(Beginning of Source passage)

Ephesians 4:7-11

Growing in our Gifts

Prepared by Dr. John E. Marshall

Eph. 4:7 (Holman) Now grace was given to each one of us according to the measure of the Messiah’s gift.

Paul’s emphasis now shifted from similarity to diversity. The Church’s seven-fold unity is not uniformity. Christian unity exists in the midst of infinite variety.

Believers are not identical, cookie-cutter, look-alikes. We are united, unique ones. God never quenches individuality, and does not want us to be boring replicas of each other. God loves variety–a fact verified by even a casual glance at His creation.

This and the following verses tell us how the Church, the world’s most important society, is to function. It is an organism, a unity permeated by one life. It must accomplish God-given tasks. To do this efficiently, the organism needs organization based on gifts, special abilities, God has given “to each one of us”.

Every Christian has a threefold duty. First, we are to retain close fellowship with God. To please Him is ever the essence of our existence. Holiness matters most.

Two, we are to witness to the lost. Many err at this point, saying “I do not have the gift of evangelism.” Evangelism is not a gift given to some; it is an assignment given to all believers on behalf of unbelievers.

Three, we are each given a gift to be used to benefit the Church, to help fellow believers. However feeble or unknown, each believer has received a gift to help all other believers. No boasting is allowed. Our abilities are “gifts” from God. We don’t earn them, or beg for them in prayer. We only give what we are given. All is grace.

We need one another. No believer is an island. An important part of body-life is mutual dependence among its members. Infinitely wise, God boosts unity in the church by making each of us not only helpful to, but also dependent on, the others.

(End of Source passage)
(Beginning of Source material)

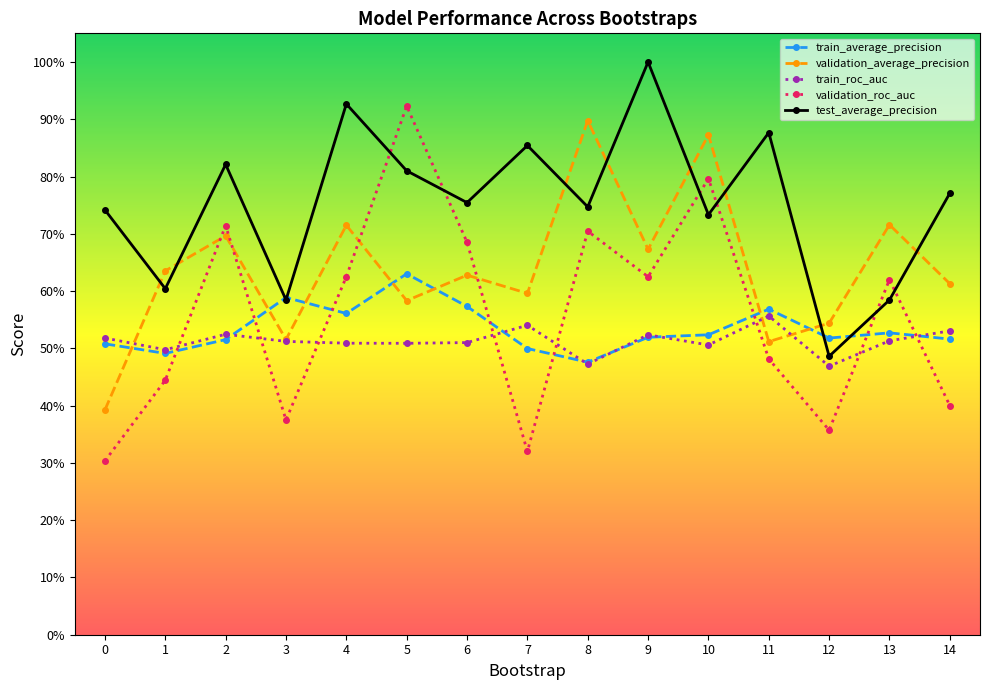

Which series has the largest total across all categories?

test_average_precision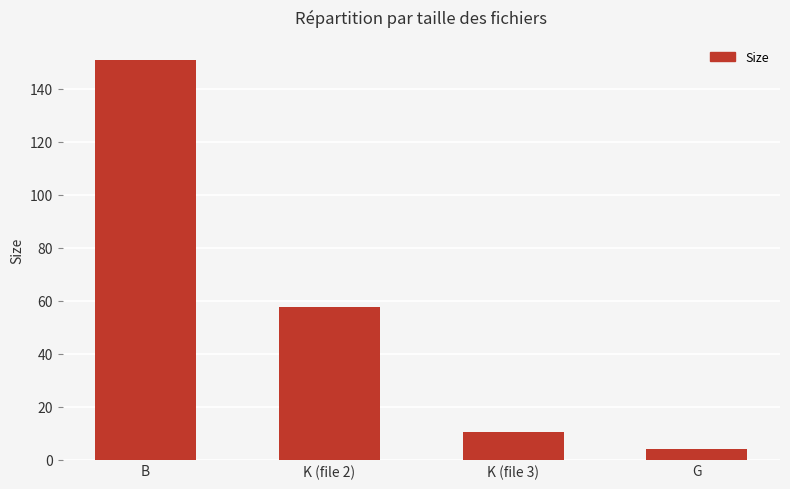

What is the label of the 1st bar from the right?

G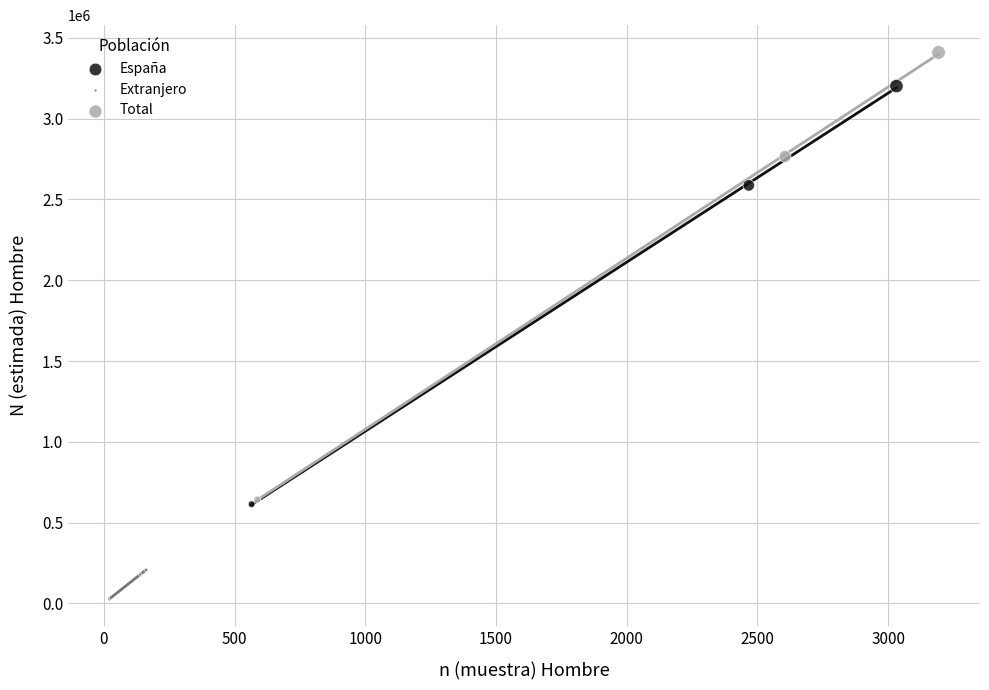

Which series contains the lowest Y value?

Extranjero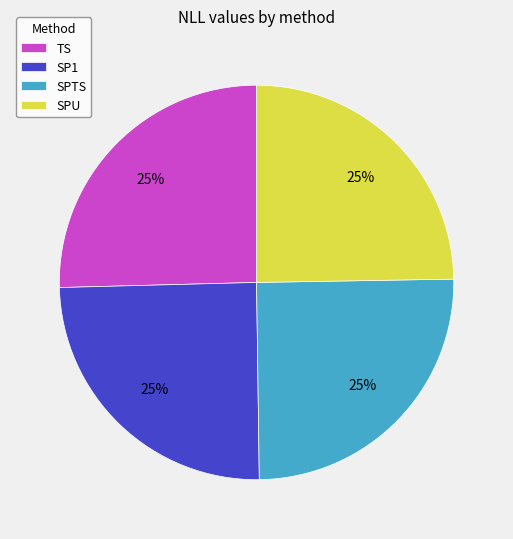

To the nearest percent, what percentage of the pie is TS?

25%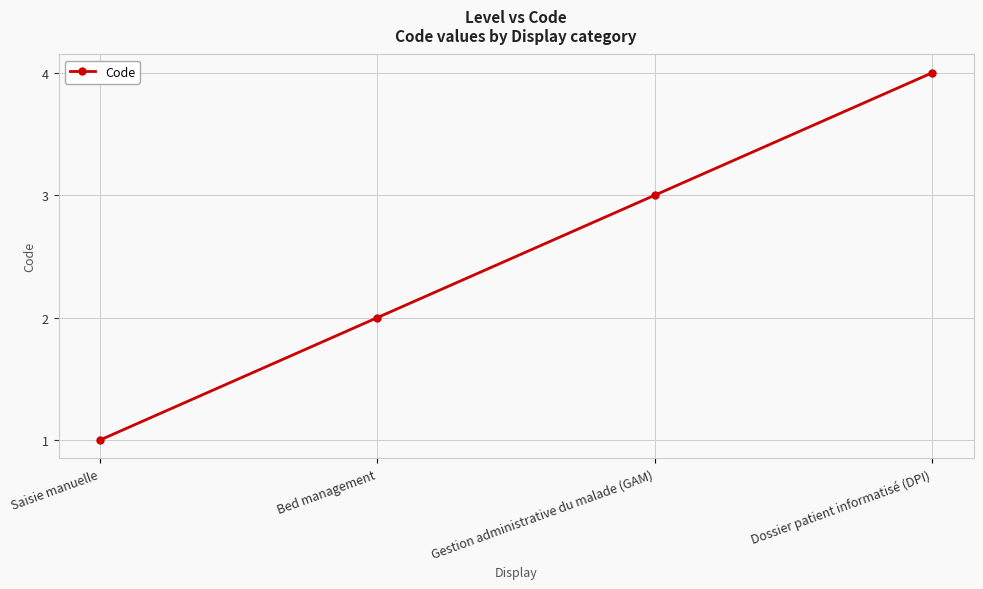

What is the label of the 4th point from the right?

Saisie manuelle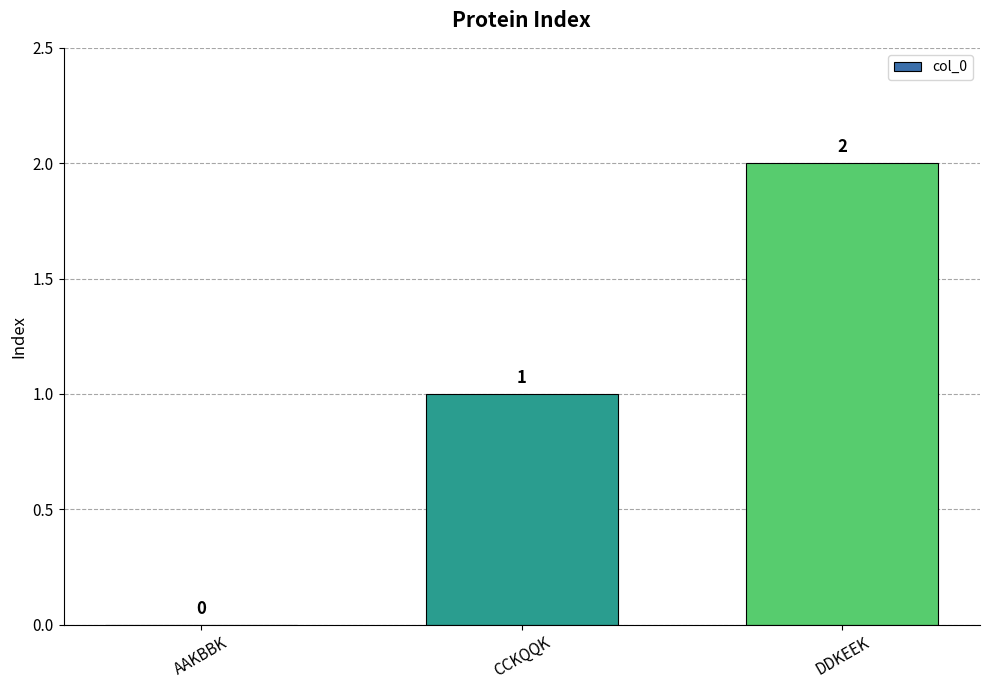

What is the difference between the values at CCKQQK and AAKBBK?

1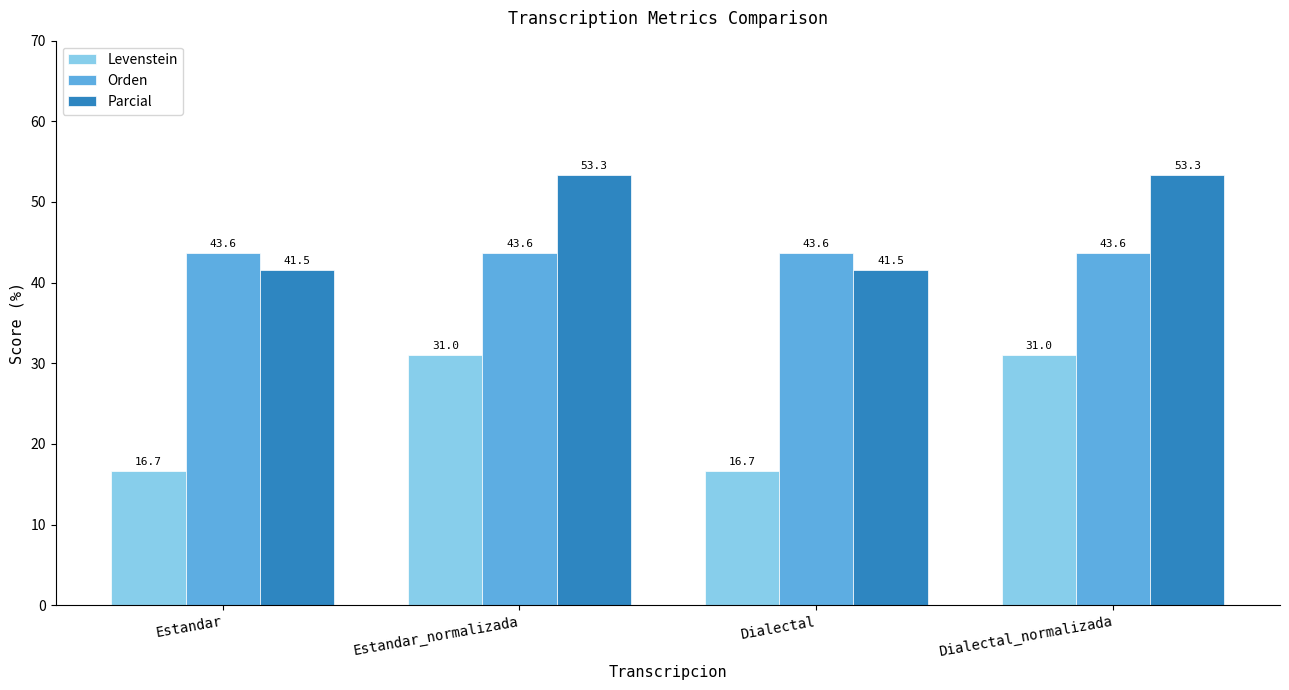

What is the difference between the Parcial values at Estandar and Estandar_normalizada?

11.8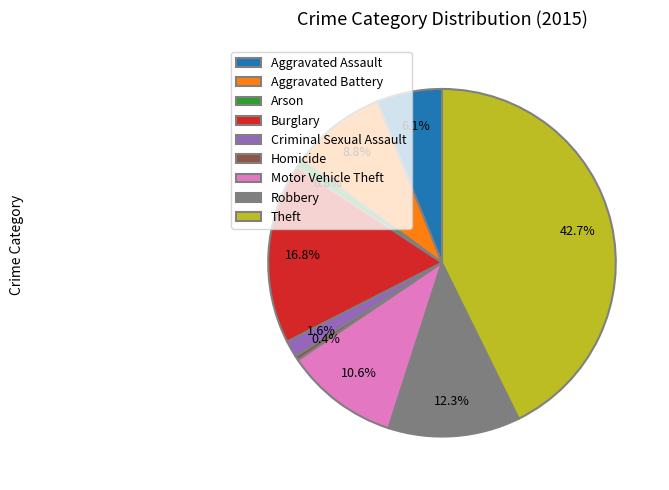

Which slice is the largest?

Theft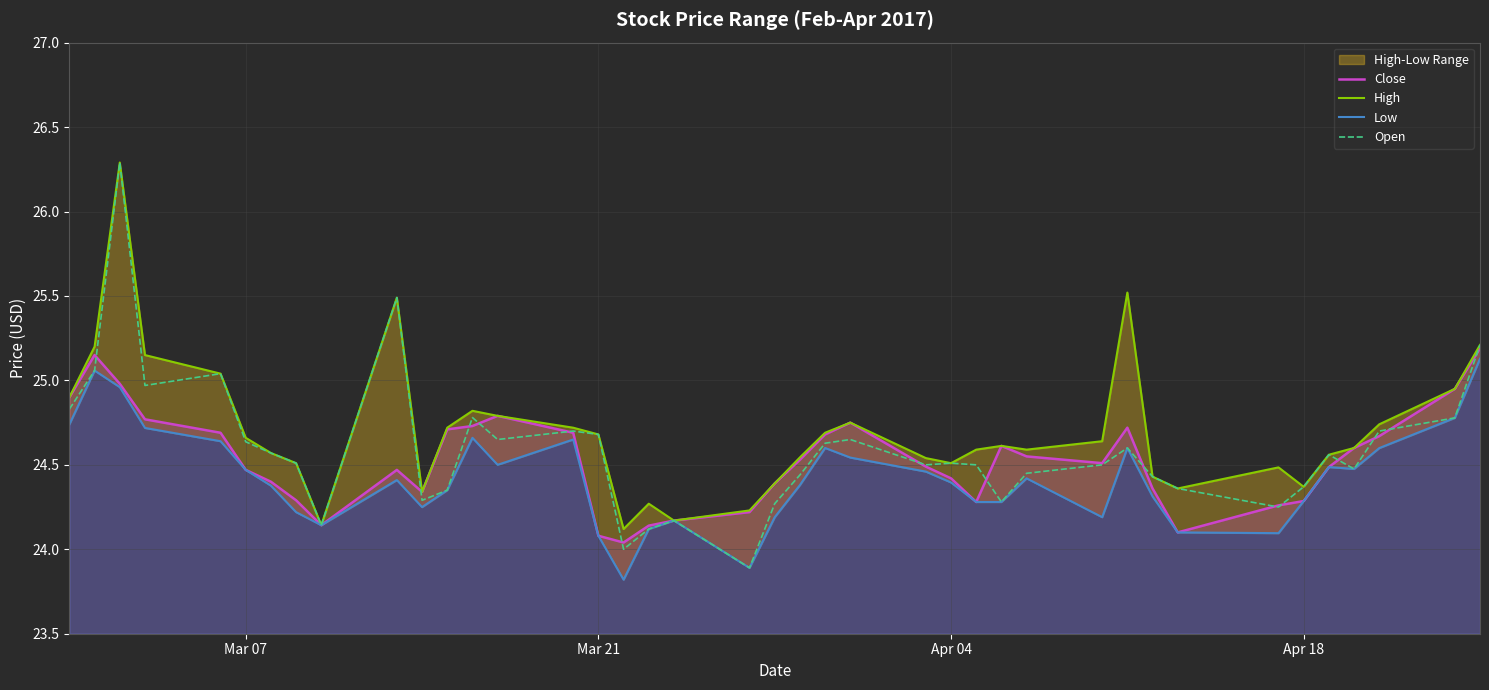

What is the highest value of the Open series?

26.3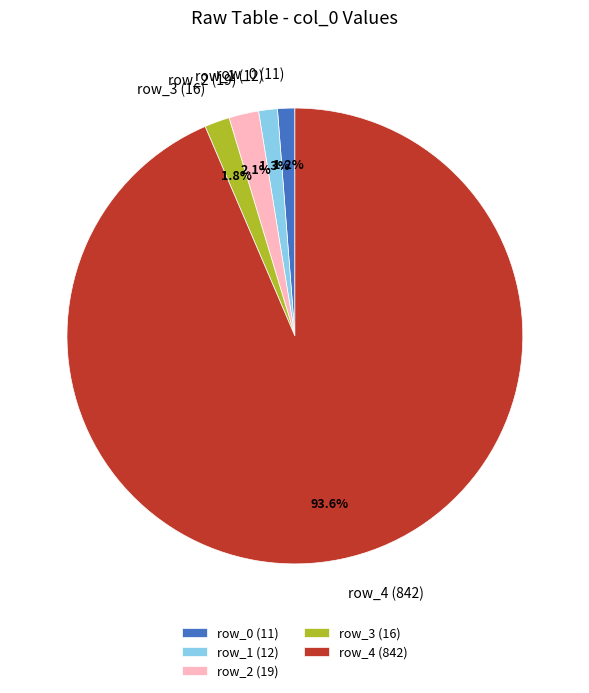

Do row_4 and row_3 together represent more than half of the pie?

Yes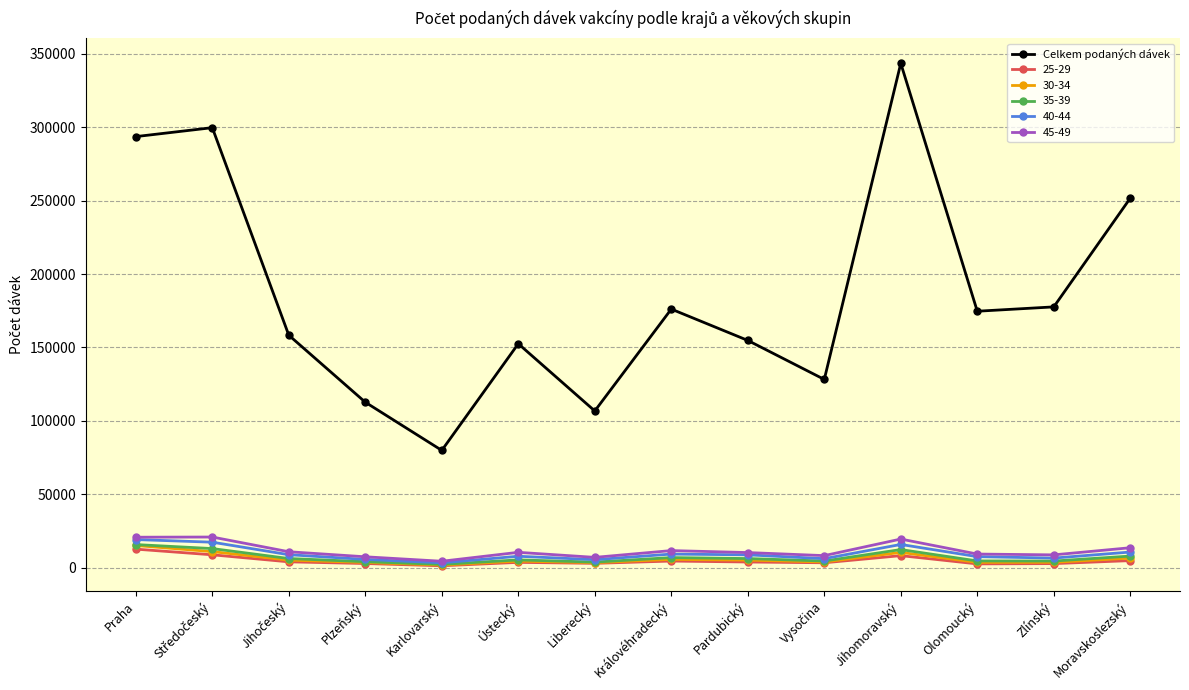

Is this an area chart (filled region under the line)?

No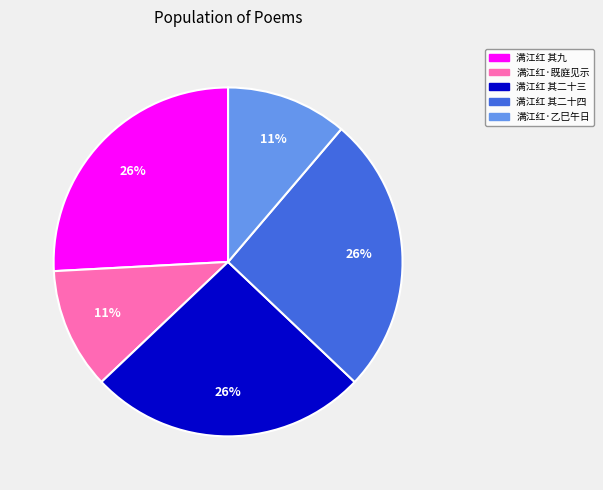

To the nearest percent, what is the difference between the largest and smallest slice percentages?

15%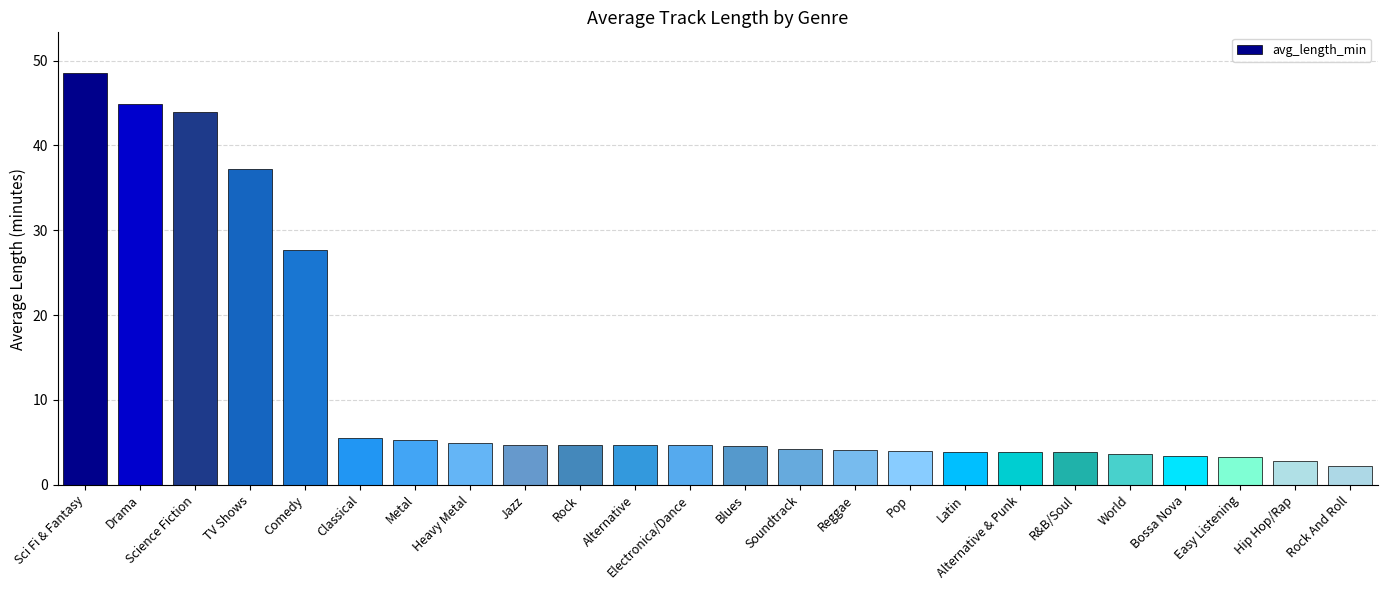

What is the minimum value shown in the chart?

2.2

(End of Source material)

**Problems to work on:**
1. Set down the part of the Ephesians commentary starting at "Paul’s emphasis now" and ending at "Holiness matters most.".
2. In the Ephesians commentary, what is evangelism said to be instead of a gift given to some?
3. List the duties that the Ephesians commentary says every Christian has.
The records were taken from a separate source.

**Answer section:**
1.
Paul’s emphasis now shifted from similarity to diversity. The Church’s seven-fold unity is not uniformity. Christian unity exists in the midst of infinite variety.

Believers are not identical, cookie-cutter, look-alikes. We are united, unique ones. God never quenches individuality, and does not want us to be boring replicas of each other. God loves variety–a fact verified by even a casual glance at His creation.

This and the following verses tell us how the Church, the world’s most important society, is to function. It is an organism, a unity permeated by one life. It must accomplish God-given tasks. To do this efficiently, the organism needs organization based on gifts, special abilities, God has given “to each one of us”.

Every Christian has a threefold duty. First, we are to retain close fellowship with God. To please Him is ever the essence of our existence. Holiness matters most.

2. An assignment given to all believers on behalf of unbelievers.

3.
- To retain close fellowship with God
- To witness to the lost
- To use the gift each is given to benefit the Church and help fellow believers